Kate's feedback: "When we left you we stopped at Sainsburys. Sasha insisted I carry him in one arm while balancing a basket of shopping with the other. Half way round I felt him start to get twitchy. I rushed my shopping and went to the checkout, by which time he was twitching a lot. He stopped twitching and when I looked down, he was asleep! I was amazed that he had fallen asleep with all the noise and light in Sainsburys."

"Another time I went to Bromley with my mum. We took Sasha in the pram (which he hates). My mum said Sasha was really tired and maybe I should feed him so we could put him asleep in the pram (a far more pleasant alternative to putting him in there awake!) My mum was holding him over her shoulder while we talked about it, and when I looked he was peacefully asleep. He slept in the pram all the way home."
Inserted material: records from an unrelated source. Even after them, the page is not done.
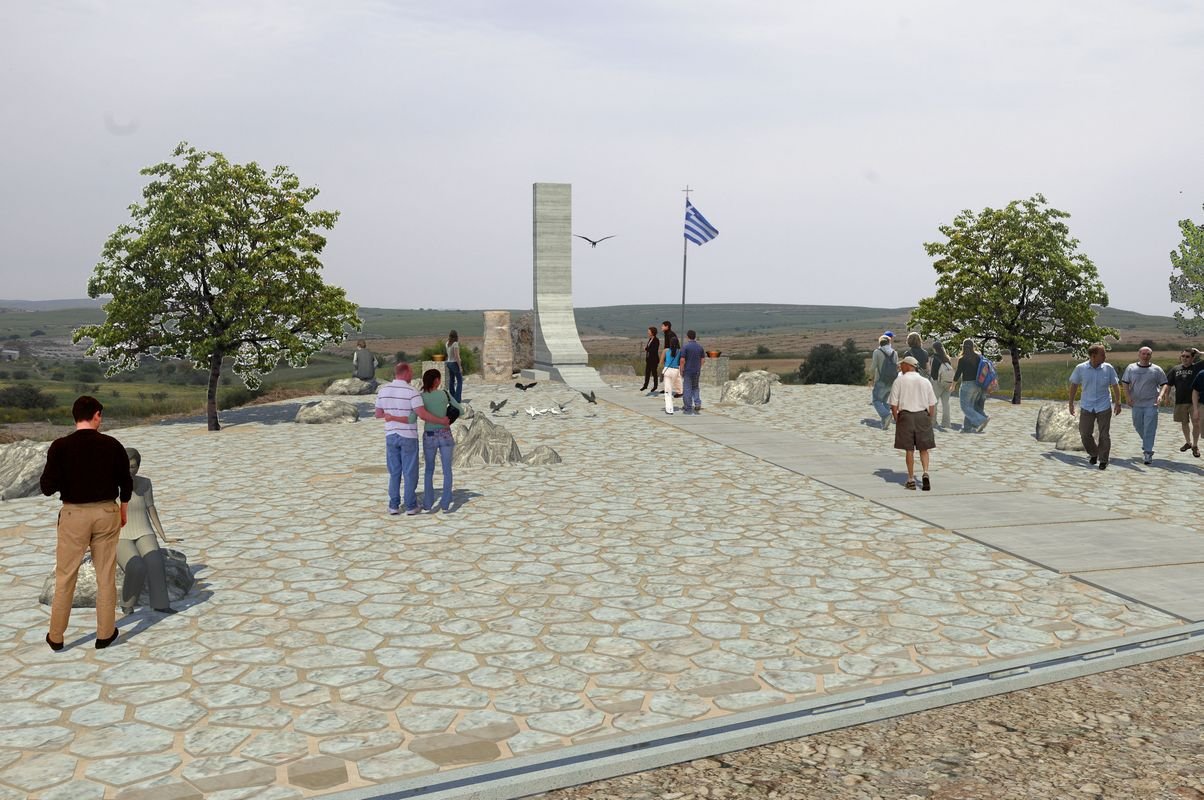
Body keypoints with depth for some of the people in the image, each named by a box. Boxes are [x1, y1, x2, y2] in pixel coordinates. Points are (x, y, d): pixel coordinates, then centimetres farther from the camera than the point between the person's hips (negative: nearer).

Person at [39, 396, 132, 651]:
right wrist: (123, 510, 17)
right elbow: (126, 482, 1)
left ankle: (56, 636, 20)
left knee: (65, 577, 11)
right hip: (106, 513, 1)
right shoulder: (112, 445, -5)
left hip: (74, 514, -1)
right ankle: (105, 634, 17)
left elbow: (48, 487, -11)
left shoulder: (60, 446, -10)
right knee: (106, 576, 9)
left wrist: (65, 478, 11)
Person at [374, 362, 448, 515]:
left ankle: (394, 506, 11)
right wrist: (441, 421, -8)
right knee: (410, 473, 6)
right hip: (408, 437, -4)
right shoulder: (411, 392, -15)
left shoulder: (383, 390, 1)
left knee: (394, 473, 13)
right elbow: (423, 415, -21)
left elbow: (378, 414, 8)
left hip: (391, 436, 4)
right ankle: (410, 506, 10)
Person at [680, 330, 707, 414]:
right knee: (695, 387, 20)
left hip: (687, 371, -4)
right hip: (697, 371, 5)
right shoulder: (700, 347, 3)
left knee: (687, 389, 3)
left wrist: (681, 370, -5)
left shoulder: (685, 347, -12)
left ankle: (688, 409, 4)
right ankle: (697, 403, 1)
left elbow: (682, 360, -15)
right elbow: (703, 359, 6)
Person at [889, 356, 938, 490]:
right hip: (923, 415, 2)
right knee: (923, 449, 11)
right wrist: (929, 420, 14)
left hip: (906, 416, -2)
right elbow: (932, 405, 5)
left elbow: (894, 405, -6)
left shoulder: (899, 381, -4)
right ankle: (925, 473, -9)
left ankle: (911, 480, 9)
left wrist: (897, 420, 5)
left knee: (909, 450, 5)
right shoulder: (925, 381, 4)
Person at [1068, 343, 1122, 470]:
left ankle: (1103, 460, 16)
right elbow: (1074, 385, 5)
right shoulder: (1080, 368, -6)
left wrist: (1118, 403, 1)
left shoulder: (1108, 368, -6)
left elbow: (1115, 386, 3)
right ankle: (1093, 454, 27)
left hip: (1104, 407, -1)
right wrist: (1071, 403, 6)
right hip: (1087, 407, 1)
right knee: (1085, 434, 3)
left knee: (1104, 435, 2)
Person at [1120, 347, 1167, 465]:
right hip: (1136, 403, 2)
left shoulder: (1156, 369, 2)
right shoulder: (1131, 368, 4)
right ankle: (1146, 443, 40)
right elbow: (1125, 383, 4)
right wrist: (1127, 396, -9)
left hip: (1151, 404, -2)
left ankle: (1148, 452, -5)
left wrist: (1160, 396, -12)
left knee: (1149, 428, -7)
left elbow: (1164, 384, 5)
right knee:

This shows that the change in Sasha's sleep pattern had continued to improve since his first lesson.

April 2010 The family were moving house and it was unsettling Sasha. After the move we couldn't arrange a lesson for a few weeks so Kate kept me informed of any changes.

Kate's feedback: "We're pleased with how Sasha is doing. On Thursday we took him to Exeter to see a neuropsychologist. We had been dreading the trip and felt that Sasha might react really badly but he was so good on the drive down and also staying in the hotel. This shows how much better he is at adapting to new situations and how he is starting to enjoy different activities. We have also noticed that Sasha is becoming increasingly less stiff."
Soon after this Kate returned to work so it became difficult to continue lessons. Kate and Martin are now using therapy at home to build on the progress we made.
CONCLUSION: The prospect for other young children with CP benefiting from Alexander work is good. Experience shows that older people with CP can benefit from learning the AT both from the therapeutic effects of reduced muscular tension along with the cognitive skills of motor control that are taught in AT.